Directions for this task - Provide a character-exact reproduction of the lines from the line with "documentos históricos" to the end of the entries.
---------- Source information ----------
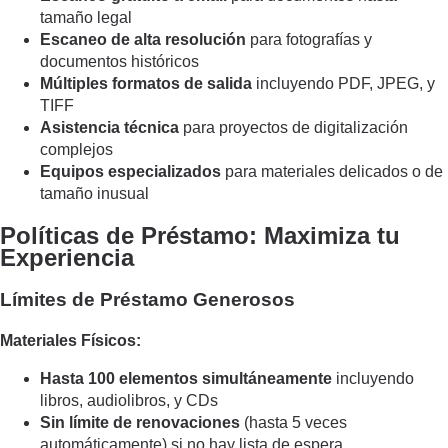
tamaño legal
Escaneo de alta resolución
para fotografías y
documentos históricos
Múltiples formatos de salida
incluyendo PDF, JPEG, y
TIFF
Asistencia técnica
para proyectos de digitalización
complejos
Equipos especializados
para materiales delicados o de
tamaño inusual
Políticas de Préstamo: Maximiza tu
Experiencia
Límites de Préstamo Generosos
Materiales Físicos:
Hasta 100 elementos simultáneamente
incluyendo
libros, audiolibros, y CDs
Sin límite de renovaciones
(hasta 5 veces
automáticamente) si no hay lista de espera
----------
Response -
documentos históricos
Múltiples formatos de salida
incluyendo PDF, JPEG, y
TIFF
Asistencia técnica
para proyectos de digitalización
complejos
Equipos especializados
para materiales delicados o de
tamaño inusual
Políticas de Préstamo: Maximiza tu
Experiencia
Límites de Préstamo Generosos
Materiales Físicos:
Hasta 100 elementos simultáneamente
incluyendo
libros, audiolibros, y CDs
Sin límite de renovaciones
(hasta 5 veces
automáticamente) si no hay lista de espera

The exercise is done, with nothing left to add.